++++ Data ++++

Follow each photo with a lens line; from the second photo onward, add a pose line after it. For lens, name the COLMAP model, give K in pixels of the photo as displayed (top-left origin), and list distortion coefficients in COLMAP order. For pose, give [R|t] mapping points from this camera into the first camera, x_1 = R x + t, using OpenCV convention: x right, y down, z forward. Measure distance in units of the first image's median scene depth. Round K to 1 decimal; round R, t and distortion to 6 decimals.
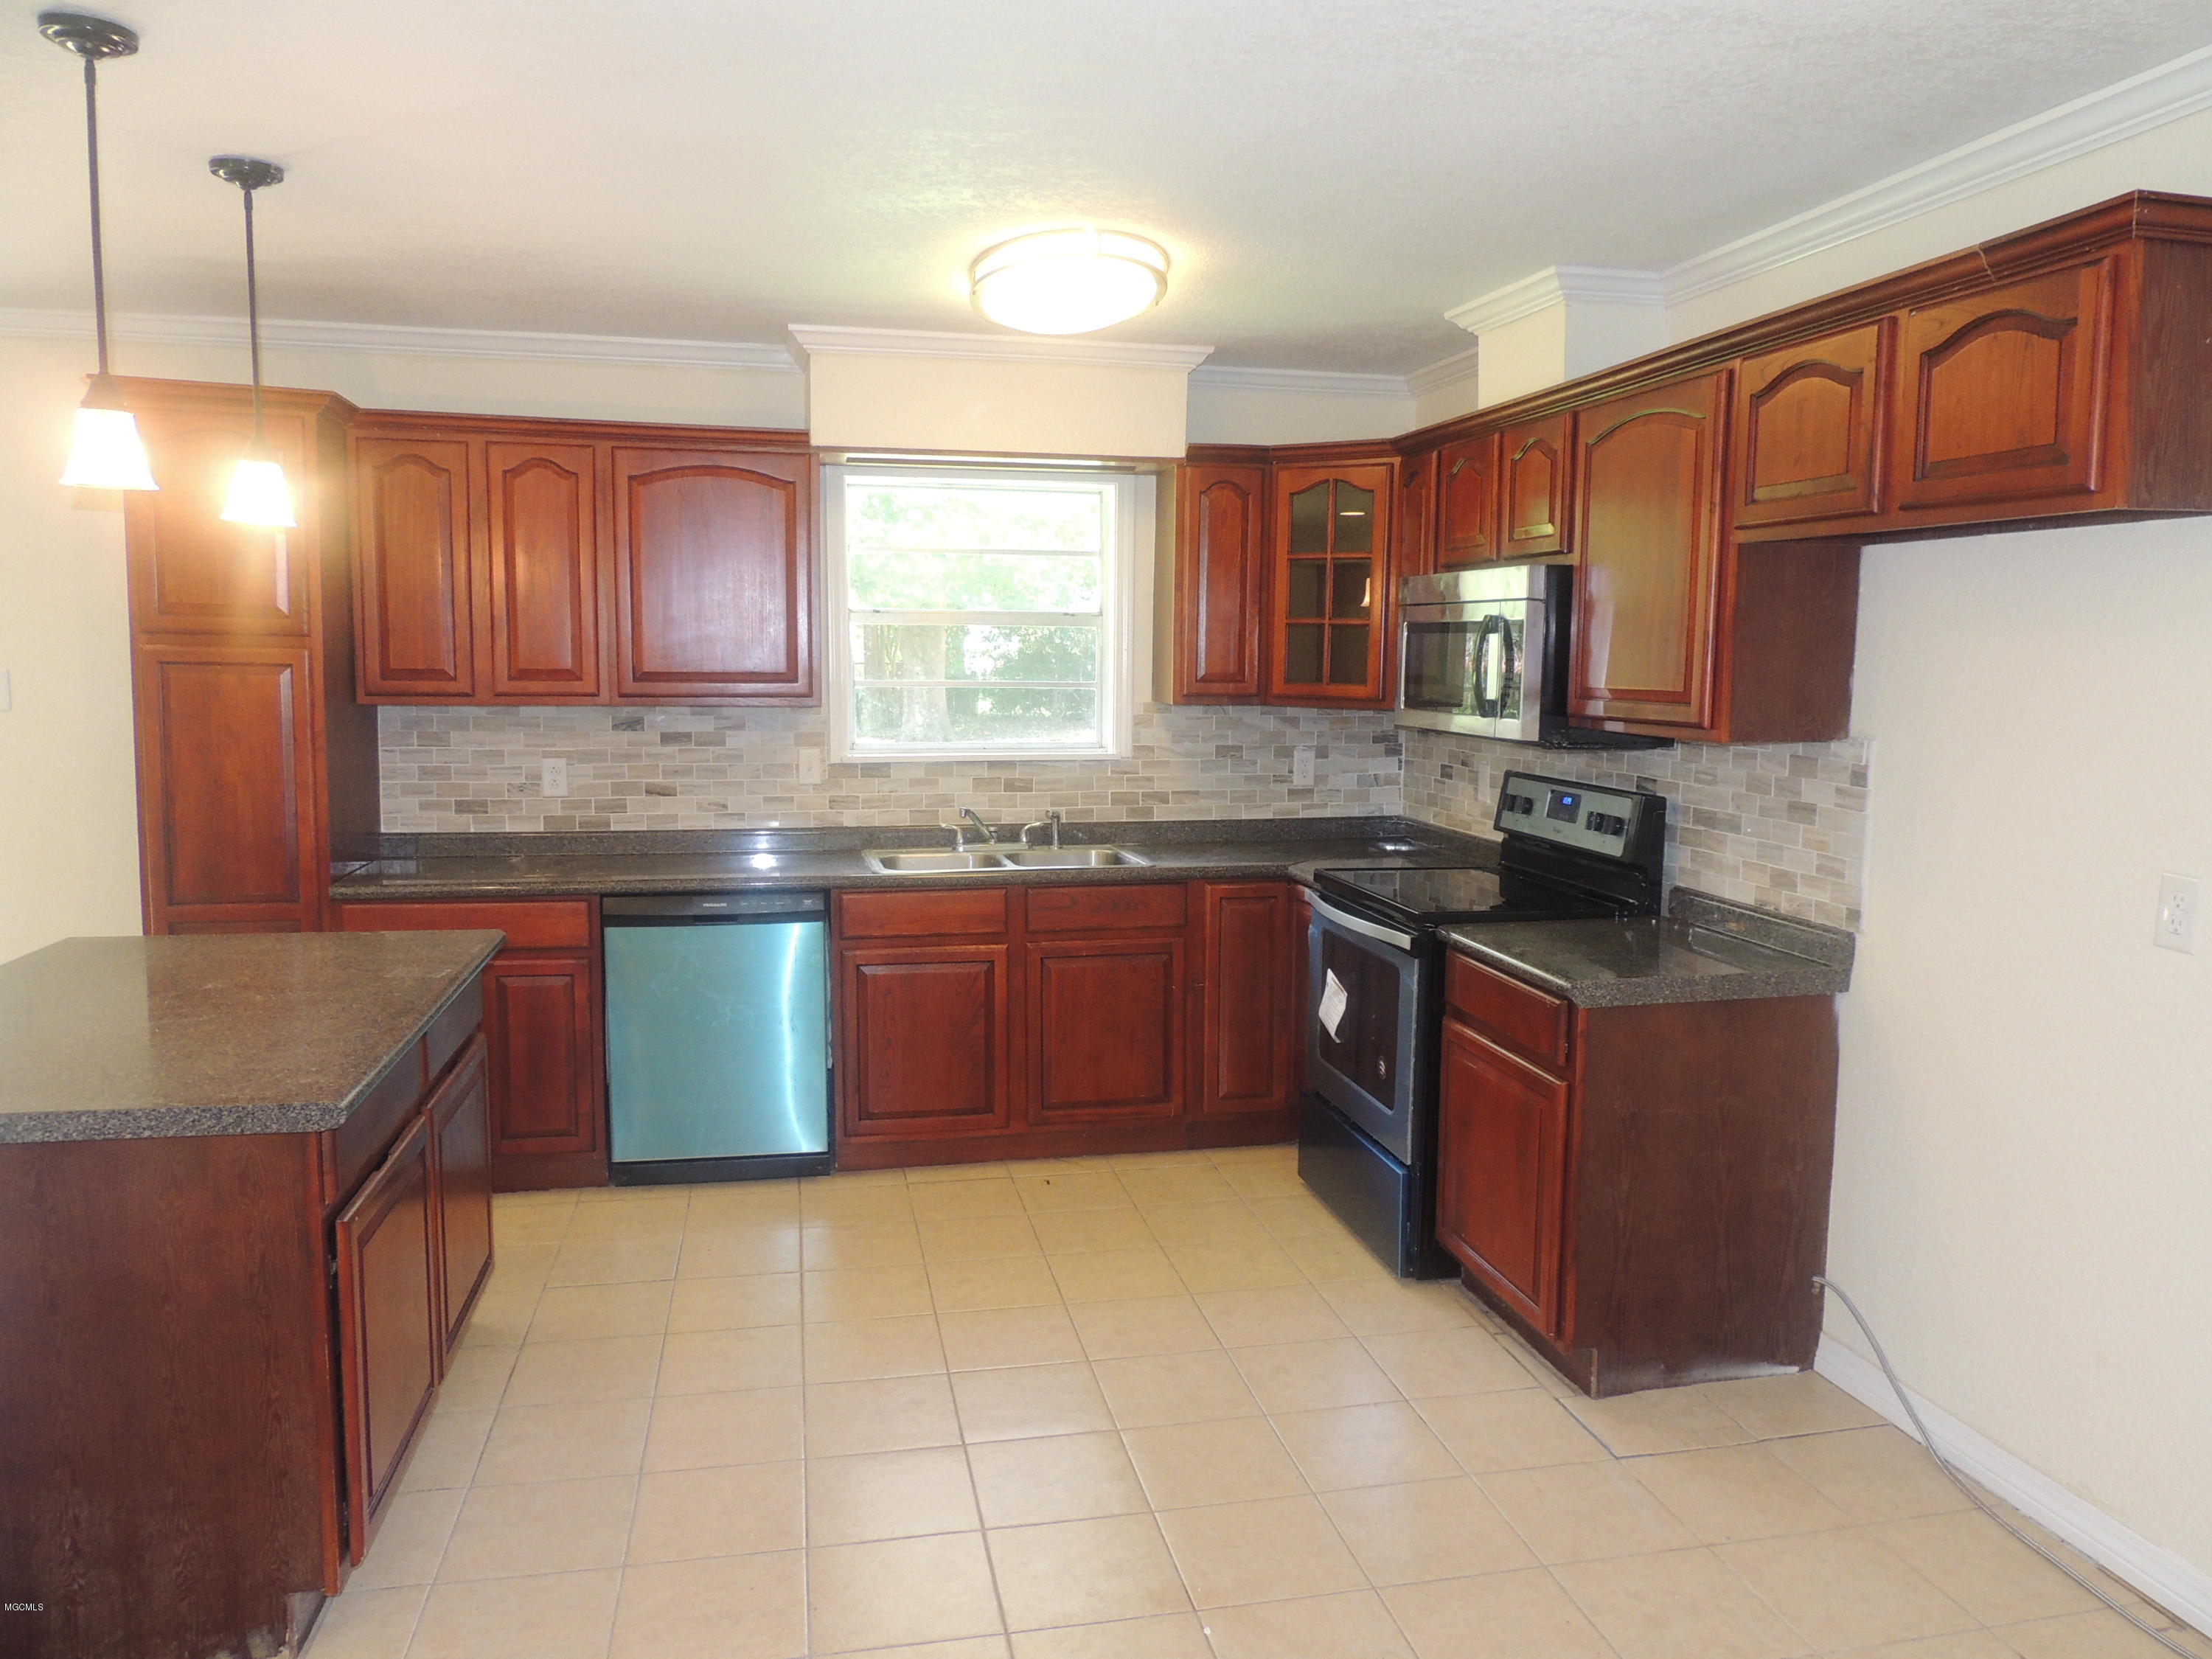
lens RADIAL K [[1565.1, 0, 1110.1], [0, 1565.1, 811.1], [0, 0, 1]] dist [-0.019655, 0.000623]
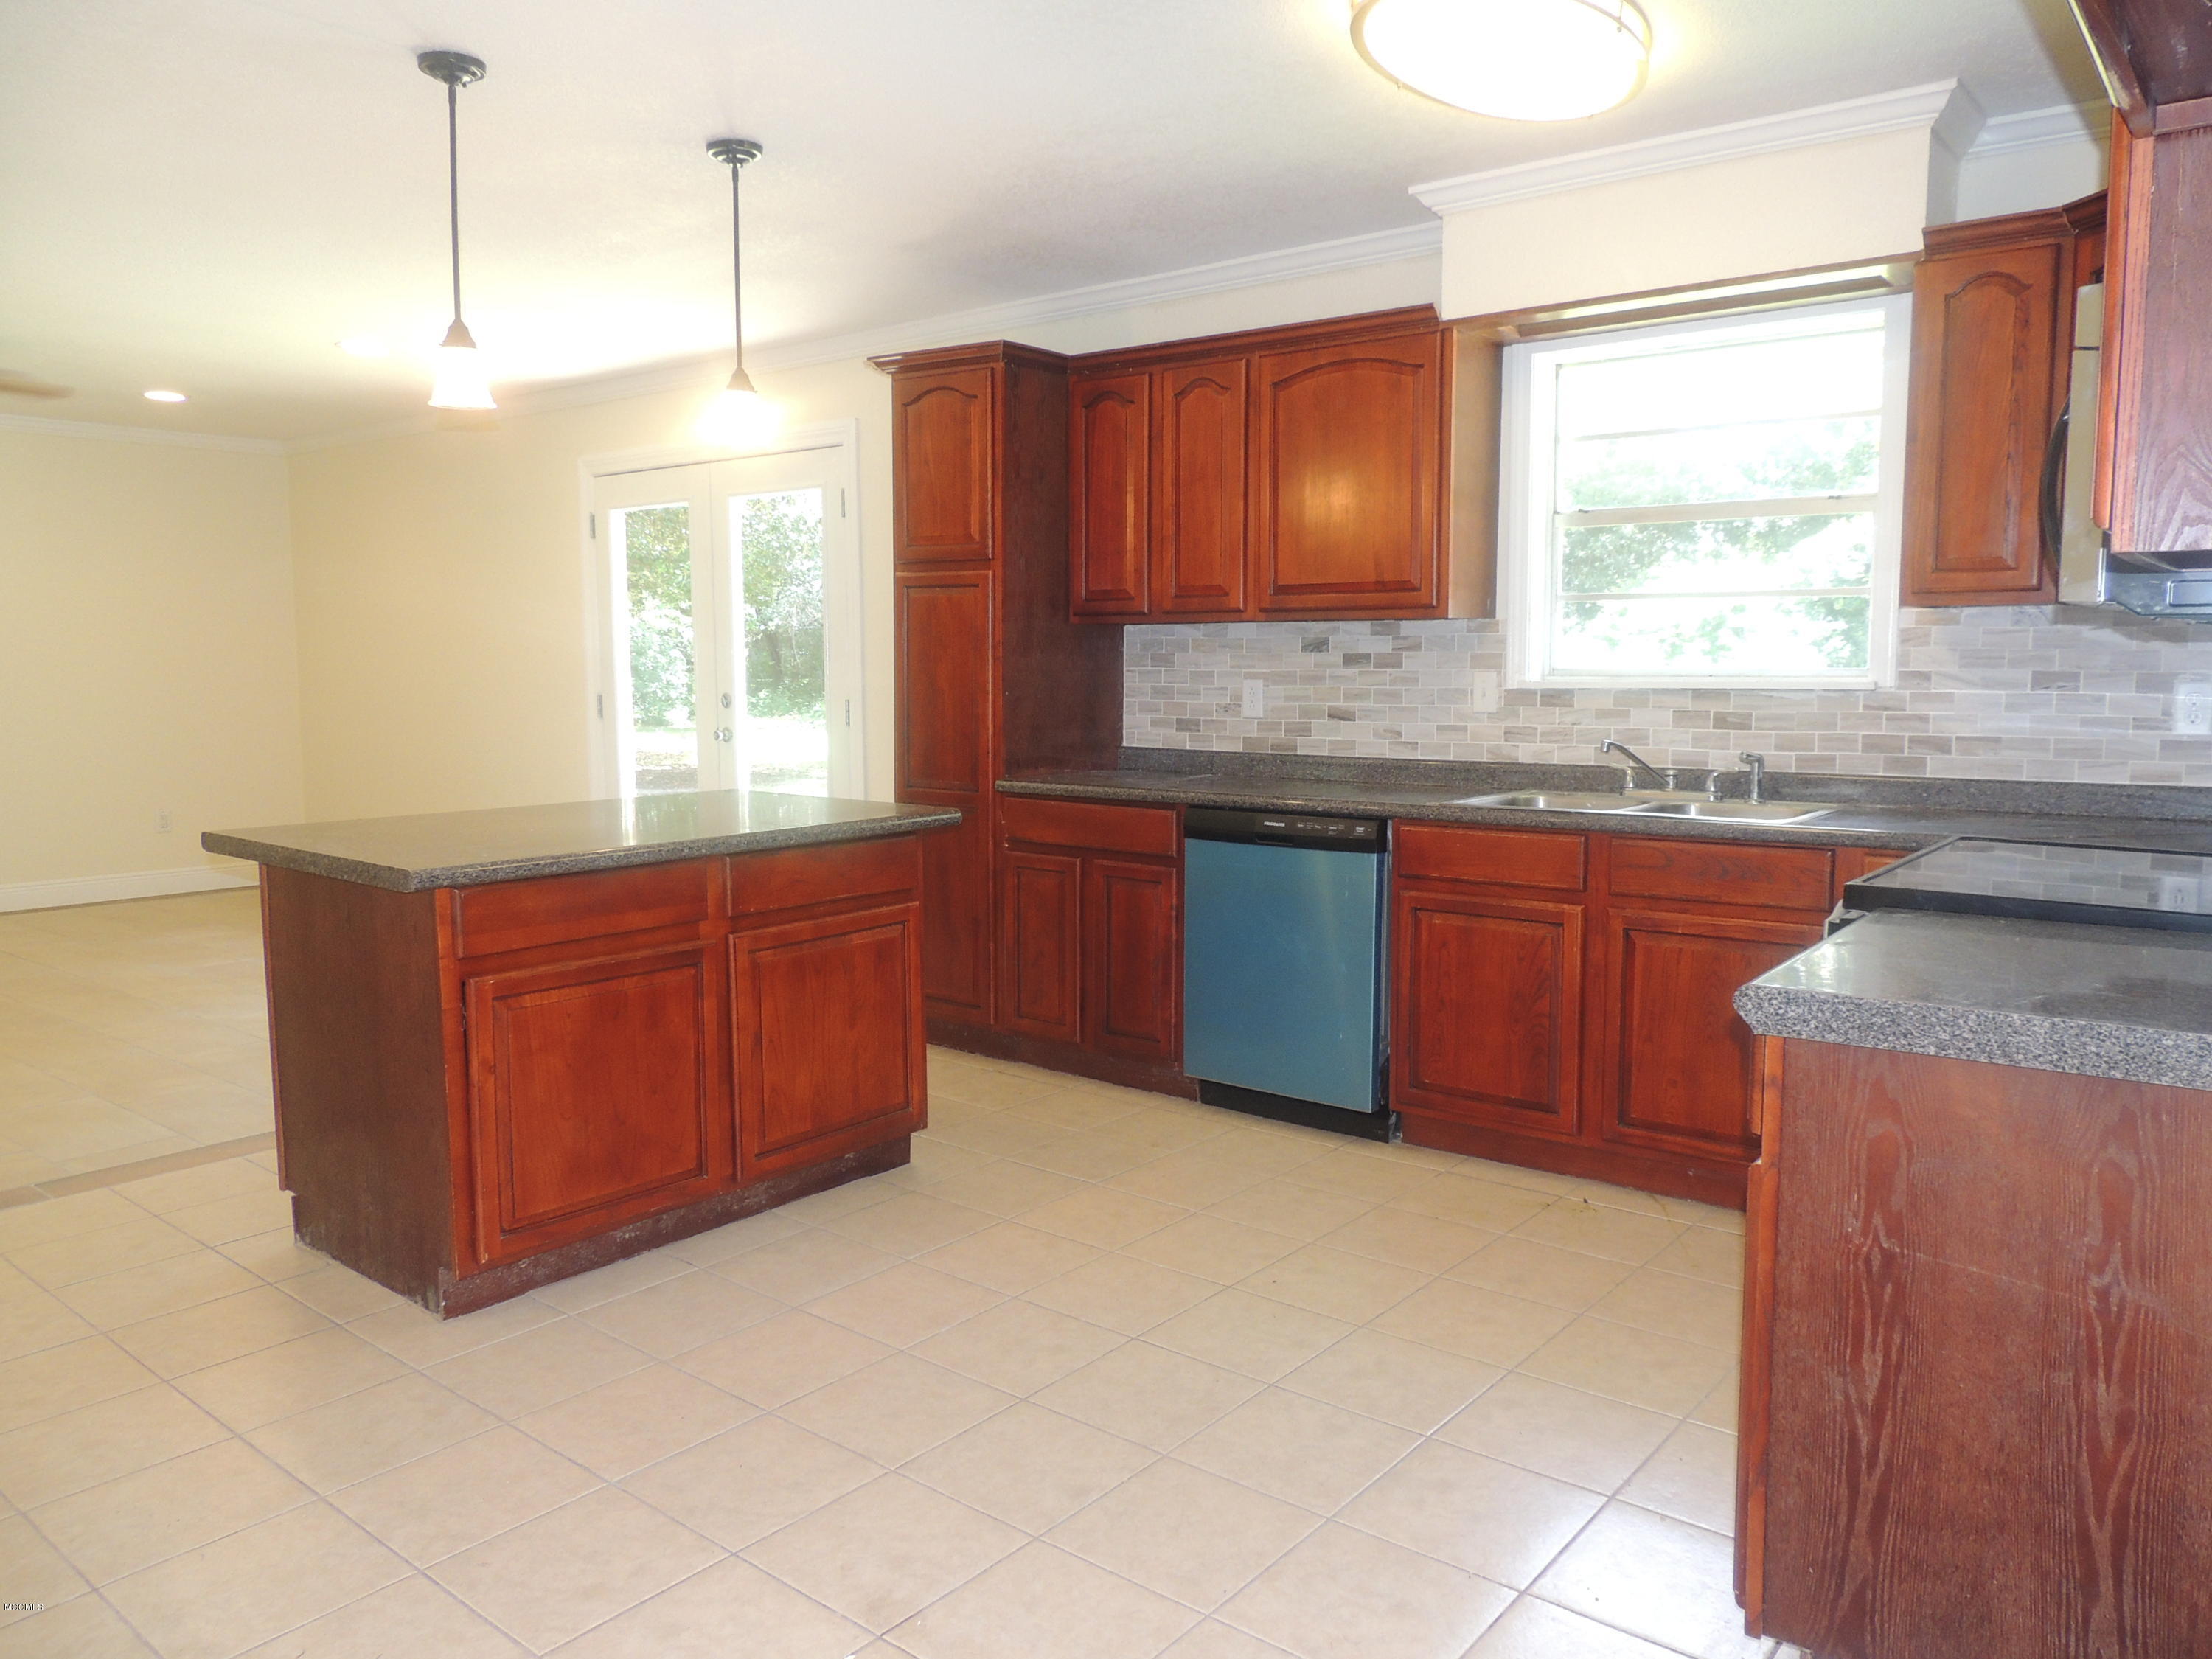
lens RADIAL K [[1565.1, 0, 1119.7], [0, 1565.1, 814.1], [0, 0, 1]] dist [-0.019655, 0.000623]
pose [[0.637211, 0.065146, -0.767931, 0.393977], [-0.067257, 0.997320, 0.028797, 0.031478], [0.767749, 0.033299, 0.639885, 0.309339]]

++++

== Exercise aim ==
Each line above should be returned exactly as written, apart from any pictures.

== Response area ==
Follow each photo with a lens line; from the second photo onward, add a pose line after it. For lens, name the COLMAP model, give K in pixels of the photo as displayed (top-left origin), and list distortion coefficients in COLMAP order. For pose, give [R|t] mapping points from this camera into the first camera, x_1 = R x + t, using OpenCV convention: x right, y down, z forward. Measure distance in units of the first image's median scene depth. Round K to 1 decimal; round R, t and distortion to 6 decimals.
lens RADIAL K [[1565.1, 0, 1110.1], [0, 1565.1, 811.1], [0, 0, 1]] dist [-0.019655, 0.000623]
lens RADIAL K [[1565.1, 0, 1119.7], [0, 1565.1, 814.1], [0, 0, 1]] dist [-0.019655, 0.000623]
pose [[0.637211, 0.065146, -0.767931, 0.393977], [-0.067257, 0.997320, 0.028797, 0.031478], [0.767749, 0.033299, 0.639885, 0.309339]]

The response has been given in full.